This Dissertation explores the interplay between data and decision-making in healthcare, focusing on two key dimensions: data representativeness and analytical scope. As healthcare systems increasingly rely on data-driven methods to face newer and complex challenges, it becomes essential to critically appraise how different approaches can influence decision-making. Structured as a collection of papers, most of which were developed in collaboration with a healthcare provider, this Dissertation examines how data can be used to inform both policy and clinical practice, addressing methodological challenges that may arise when the available information is limited. The nine studies included in this Dissertation lay at the intersection of operations research and data science, and address fundamental questions such as: how is it possible to construct robust solutions when data on uncertain parameters is scarce? How can data science tools be used to design high-level healthcare strategies? In what ways can machine learning enhance clinical decision-making? When extensive data on a particular problem are available, how to best exploit this knowledge? Is it possible to assess the potential impact of a machine learning approach even before developing it? The works included in this Dissertation employ several techniques, covering a wide range of approaches, from text mining and regression/classification models to simulation, (robust) (mixed) integer linear programming and (mat)heuristics. Two novel methodologies to address uncertain parameters are also proposed herein. Besides, these studies span all the levels of decision-making — strategical, tactical and operational — addressing managerial topics such as primary care network planning and blood donation governance, and clinical applications such as surgical planning and scheduling. All the reported case studies illustrate how data-driven operations research can improve efficiency, enhance patient outcome, and ultimately support decision-makers in navigating uncertainty. This Dissertation offers insights for both researchers and practitioners, emphasizing the applicability and impact of analytical tools in real-world settings.
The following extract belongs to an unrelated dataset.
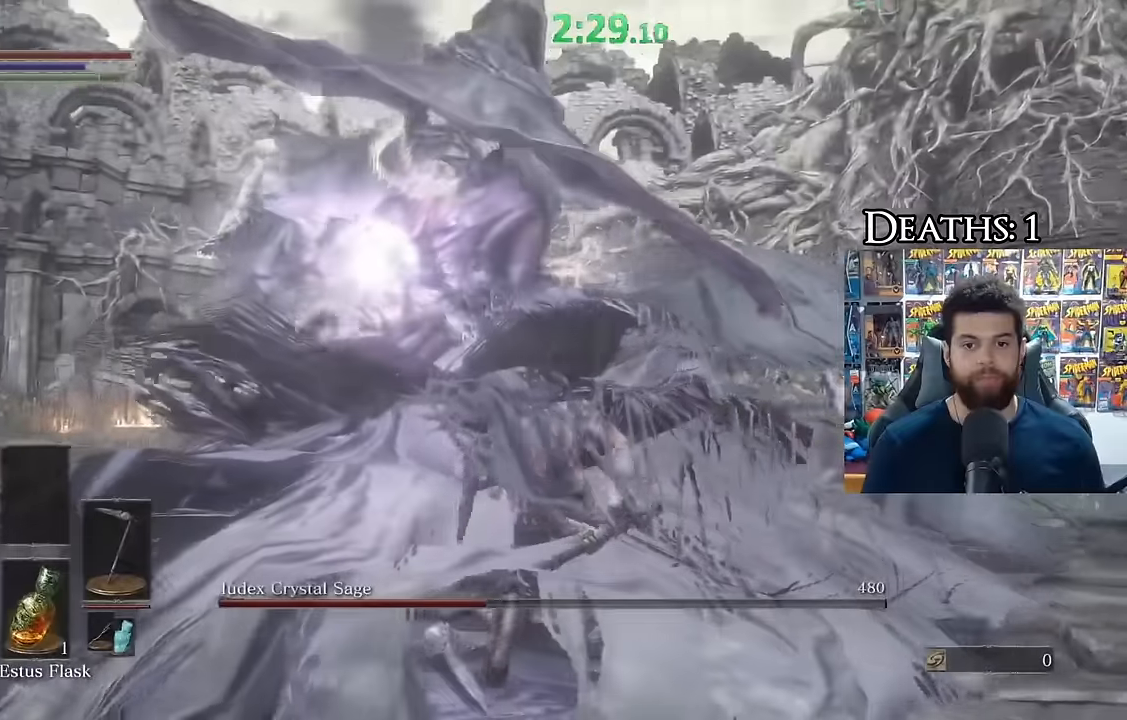
{"dt_ms": 500, "buttons": [], "left_stick": "up-right", "right_stick": "center", "button_events": []}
Questa Tesi esplora le interazioni tra dati e processi decisionali in ambito sanitario, concentrandosi su due dimensioni chiave: la rappresentatività dei dati stessi e la finalità analitica. Poiché i sistemi sanitari si affidano sempre più a metodi data-driven per affrontare sfide nuove e complesse, diventa essenziale valutare in maniera critica come i diversi approcci possono influenzare le decisioni. Strutturata come una collezione ragionata di articoli, molti dei quali sviluppati con enti sanitari, questa Tesi esamina come i dati possano essere utilizzati per guidare sia le politiche sanitarie che la pratica clinica, considerando le sfide che possono sorgere quando le informazioni disponibili sono limitate. I nove lavori inclusi in questa Tesi si collocano all'intersezione tra la ricerca operativa e la scienza dei dati, affrontando domande cruciali quali: come è possibile ottenere soluzioni robuste quando le informazioni sui parametri incerti sono scarse? Come si possono usare strumenti data-driven per progettare strategie sanitarie? In che modo possono le tecniche di machine learning migliorare i processi decisionali nella pratica clinica? Quando sono disponibili molti dati su un particolare problema, come si può sfruttare al meglio questa conoscenza? È possibile valutare il potenziale impatto di un approccio data-driven ancor prima di svilupparlo? I lavori inclusi in questa Tesi usano un'ampia gamma di tecniche, dagli approcci di text mining e modelli di regressione/classificazione alla simulazione, la programmazione lineare intera (mista) (robusta) e le (mat)euristiche. Due metodi innovativi per affrontare l'incertezza nei parametri sono inoltre qui proposti. Questi studi abbracciano tutti i livelli del processo decisionale — strategico, tattico e operativo — affrontando problemi gestionali come la pianificazione delle reti di assistenza primaria e la governance del sistema-sangue, e applicazioni cliniche come la pianificazione e la programmazione chirurgica. Tutti i casi di studio riportati illustrano come la ricerca operativa data-driven può incrementare l'efficienza, migliorare il benessere dei pazienti e, in ultima analisi, supportare la gestione dell'incertezza. Questa Tesi offre spunti sia ai ricercatori che ai professionisti, sottolineando l'applicabilità e l'impatto degli strumenti analitici in contesti reali.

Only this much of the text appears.